**Task prompt**
Omit every picture while repeating the entries exactly.

[Dataset items]
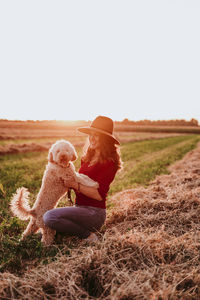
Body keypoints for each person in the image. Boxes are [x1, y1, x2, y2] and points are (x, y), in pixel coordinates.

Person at [43, 115, 122, 242]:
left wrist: (74, 185)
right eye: (91, 134)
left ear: (105, 139)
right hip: (79, 208)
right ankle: (71, 231)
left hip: (94, 213)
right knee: (46, 218)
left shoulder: (109, 163)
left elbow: (98, 195)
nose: (92, 138)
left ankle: (87, 235)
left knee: (49, 217)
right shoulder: (86, 158)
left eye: (97, 135)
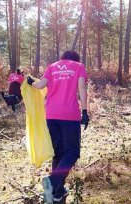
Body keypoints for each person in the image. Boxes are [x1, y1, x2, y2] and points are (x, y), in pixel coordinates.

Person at [27, 50, 89, 203]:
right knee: (72, 152)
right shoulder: (79, 66)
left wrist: (30, 82)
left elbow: (40, 85)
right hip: (69, 115)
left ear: (63, 58)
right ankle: (53, 181)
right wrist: (85, 111)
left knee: (58, 153)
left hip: (52, 115)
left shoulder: (52, 66)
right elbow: (82, 88)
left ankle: (57, 192)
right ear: (76, 58)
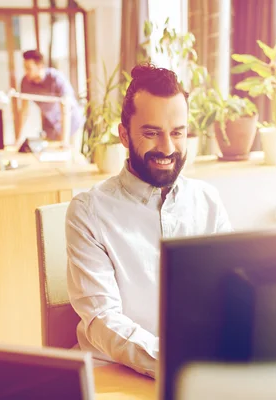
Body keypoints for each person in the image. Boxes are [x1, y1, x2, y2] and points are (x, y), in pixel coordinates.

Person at [65, 64, 232, 378]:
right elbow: (102, 319)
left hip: (198, 374)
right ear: (125, 135)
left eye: (177, 133)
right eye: (152, 133)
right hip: (115, 372)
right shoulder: (87, 211)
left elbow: (229, 293)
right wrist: (176, 364)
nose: (167, 148)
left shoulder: (208, 201)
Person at [17, 50, 83, 144]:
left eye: (29, 68)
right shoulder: (25, 82)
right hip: (51, 126)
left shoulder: (56, 79)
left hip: (70, 123)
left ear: (40, 66)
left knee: (69, 154)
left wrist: (64, 141)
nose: (26, 72)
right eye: (24, 68)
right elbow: (24, 111)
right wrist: (18, 139)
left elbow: (66, 110)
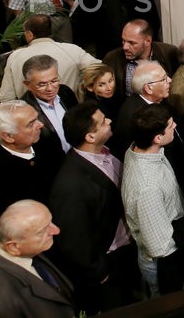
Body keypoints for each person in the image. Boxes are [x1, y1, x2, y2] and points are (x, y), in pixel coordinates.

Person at [48, 104, 139, 313]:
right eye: (103, 121)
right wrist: (100, 272)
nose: (109, 121)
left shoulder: (107, 150)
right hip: (109, 263)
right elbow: (73, 238)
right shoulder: (70, 184)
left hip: (126, 250)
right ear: (90, 137)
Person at [0, 200, 74, 318]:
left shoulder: (7, 238)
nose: (56, 230)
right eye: (41, 232)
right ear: (13, 246)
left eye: (50, 222)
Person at [121, 106, 184, 296]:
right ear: (157, 138)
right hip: (164, 264)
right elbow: (160, 245)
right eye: (170, 126)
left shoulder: (139, 149)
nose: (175, 125)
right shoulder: (147, 188)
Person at [0, 100, 61, 237]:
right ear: (8, 136)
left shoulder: (46, 141)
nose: (41, 124)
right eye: (31, 124)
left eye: (36, 119)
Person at [0, 14, 98, 101]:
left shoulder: (15, 57)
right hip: (71, 112)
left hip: (34, 118)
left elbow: (7, 96)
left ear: (29, 34)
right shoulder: (72, 50)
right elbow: (100, 69)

**Answer box**
Body keypoints for each person in the image. Boxes are [x1, y1, x2, y2] and points are (x, y), in pixel coordinates.

Person at [43, 115, 122, 242]:
left wrist: (74, 185)
right eye: (91, 134)
left ear: (105, 139)
right hip: (79, 208)
right ankle: (71, 231)
left hip: (94, 213)
right knee: (46, 218)
left shoulder: (109, 163)
left elbow: (98, 195)
nose: (92, 138)
left ankle: (87, 235)
left knee: (49, 217)
right shoulder: (86, 158)
left eye: (97, 135)
Body keypoints for each person in the image. Boxes are [x1, y1, x2, y2] and points are (x, y), in pixel coordinates.

Person at [27, 50, 89, 203]:
right knee: (72, 152)
right shoulder: (79, 66)
left wrist: (30, 82)
left elbow: (40, 85)
right hip: (69, 115)
left ear: (63, 58)
right ankle: (53, 181)
right wrist: (85, 111)
left knee: (58, 153)
left hip: (52, 115)
left shoulder: (52, 66)
right elbow: (82, 88)
left ankle: (57, 192)
right ear: (76, 58)
Body keypoints for each person in the image. Boxes are [x1, y1, x2, y2] and points are (x, y), in pixel coordinates.

Person at [65, 64, 232, 378]:
right elbow: (102, 319)
left hip: (198, 374)
right ear: (125, 135)
left eye: (177, 133)
right eye: (152, 133)
right hip: (115, 372)
right shoulder: (87, 211)
left elbow: (229, 293)
right wrist: (176, 364)
nose: (167, 148)
left shoulder: (208, 201)
Person at [17, 50, 83, 144]:
left eye: (29, 68)
right shoulder: (25, 82)
right hip: (51, 126)
left shoulder: (56, 79)
left hip: (70, 123)
left ear: (40, 66)
left knee: (69, 154)
left wrist: (64, 141)
nose: (26, 72)
right eye: (24, 68)
right elbow: (24, 111)
right wrist: (18, 139)
left elbow: (66, 110)
Body keypoints for each person in the image. Boxes are [x1, y1, x2, y2] and points are (x, y), in pixel coordinates.

Person at [48, 104, 139, 313]:
right eye: (103, 121)
right wrist: (100, 272)
nose: (109, 121)
left shoulder: (107, 150)
right hip: (109, 263)
right elbow: (73, 238)
right shoulder: (70, 184)
left hip: (126, 250)
right ear: (90, 137)
Person at [0, 200, 74, 318]:
left shoulder: (7, 238)
nose: (56, 230)
right eye: (41, 232)
right ear: (13, 246)
left eye: (50, 222)
Person at [121, 106, 184, 296]:
right ear: (157, 138)
right hip: (164, 264)
right elbow: (160, 245)
right eye: (170, 126)
left shoulder: (139, 149)
nose: (175, 125)
right shoulder: (147, 188)
Person at [0, 100, 61, 237]:
right ear: (8, 136)
left shoulder: (46, 141)
nose: (41, 124)
right eye: (31, 124)
left eye: (36, 119)
Person at [0, 14, 98, 101]:
left shoulder: (15, 57)
right hip: (71, 112)
left hip: (34, 118)
left elbow: (7, 96)
left ear: (29, 34)
right shoulder: (72, 50)
right elbow: (100, 69)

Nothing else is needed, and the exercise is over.